My current database schema is as follows:
item_names: id | name | description | picture | common(BOOL)
items: id | item_name_id | picture | price | description | picture
item_synonyms: id | item_name_id | name | error(BOOL)
Notes: error
indicates a wrong spelling (eg. "Ericson"). description
and picture
of the item_names
table are "globals" that can optionally be overridden by "local" description
and picture
fields of the items
table (in case the store owner wants to supply a different picture for an item). common
helps separate unique item names ("Jimmy Joe's Cheese Pizza" from "Cheese Pizza")
I think the bright side of this schema is:
Optimized searching & Handling Synonyms: I can query the item_names
& item_synonyms
tables using name LIKE %QUERY%
and obtain the list of item_name_id
s that need to be joined with the items
table. (Examples of synonyms: "Sony Ericsson", "Sony Ericson", "X10", "X 10")
Autocompletion: Again, a simple query to the item_names
table. I can avoid the usage of DISTINCT
and it minimizes number of variations ("Sony Ericsson Xperia™ X10", "Sony Ericsson - Xperia X10", "Xperia X10, Sony Ericsson")
The down side would be:
Overhead: When inserting an item, I query item_names
to see if this name already exists. If not, I create a new entry. When deleting an item, I count the number of entries with the same name. If this is the only item with that name, I delete the entry from the item_names
table (just to keep things clean; accounts for possible erroneous submissions). And updating is the combination of both.
Weird Item Names: Store owners sometimes use sentences like "Harry Potter 1, 2 Books + CDs + Magic Hat". There's something off about having so much overhead to accommodate cases like this. This would perhaps be the prime reason I'm tempted to go for a schema like this:
items: id | name | picture | price | description | picture
(... with item_names
and item_synonyms
as utility tables that I could query)
- Is there a better schema you would suggested?
- Should item names be normalized for autocomplete?
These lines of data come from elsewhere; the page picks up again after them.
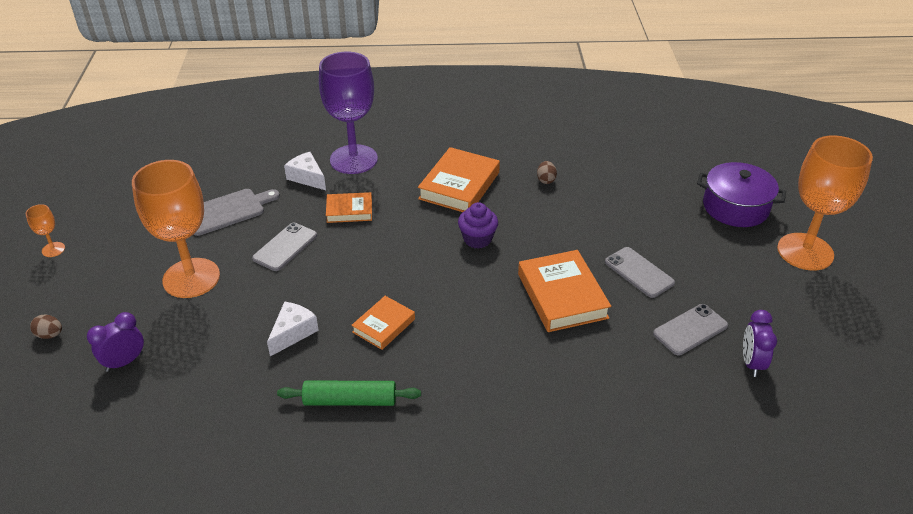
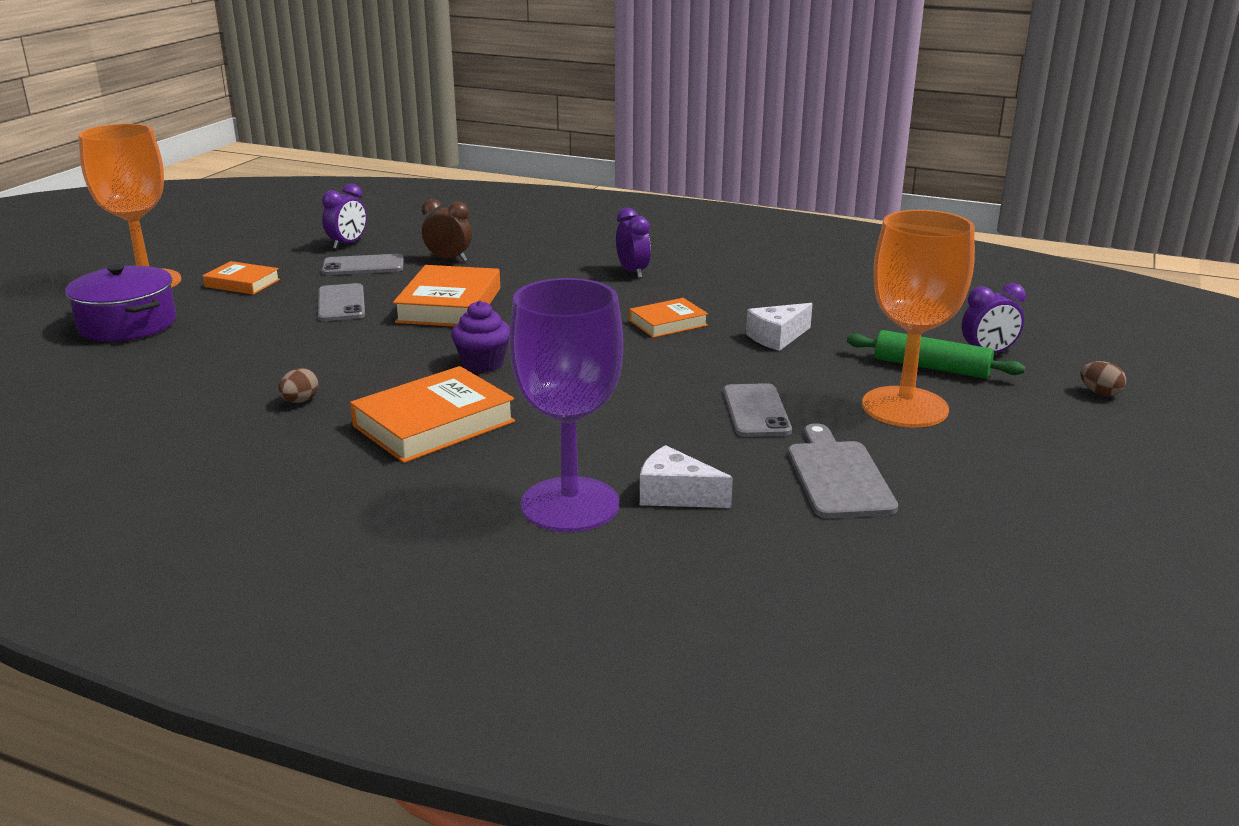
camera: 155 degrees left, 15 degrees down
(53, 249) = (1151, 488): orange goblet -> none
(227, 211) = (838, 476): grey cutting board -> grey cutting board turned 90 degrees clockwise
(285, 247) = (756, 411): grey phone -> grey phone turned 60 degrees counterclockwise
(307, 177) = (675, 495): white cheese -> white cheese turned 135 degrees clockwise
(349, 210) = (633, 431): orange book -> orange book (242, 283)
(350, 401) = (736, 289): green rolling pin -> green rolling pin (931, 367)
(458, 401) = (632, 272): none -> purple clock
(636, 367) = (448, 259): none -> brown clock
Is this probably what Facebook does for "School", "City" entries?
- Is the first schema or the second better/optimal for search?
Thanks in advance!
References: (1) Is normalizing a person's name going too far?, (2) Avoiding DISTINCT
EDIT: In the event of 2 items being entered with similar names, an Admin who sees this simply clicks "Make Synonym" which will convert one of the names into the synonym of the other. I don't require a way to automatically detect if an entered name is the synonym of the other. I'm hoping the autocomplete will take care of 95% of such cases. As the table set increases in size, the need to "Make Synonym" will decrease. Hope that clears the confusion.
UPDATE: To those who would like to know what I went ahead with... I've gone with the second schema but removed the item_names
and item_synonyms
tables in hopes that Solr will provide me with the ability to perform all the remaining tasks I need:
items: id | name | picture | price | description | picture
Thanks everyone for the help!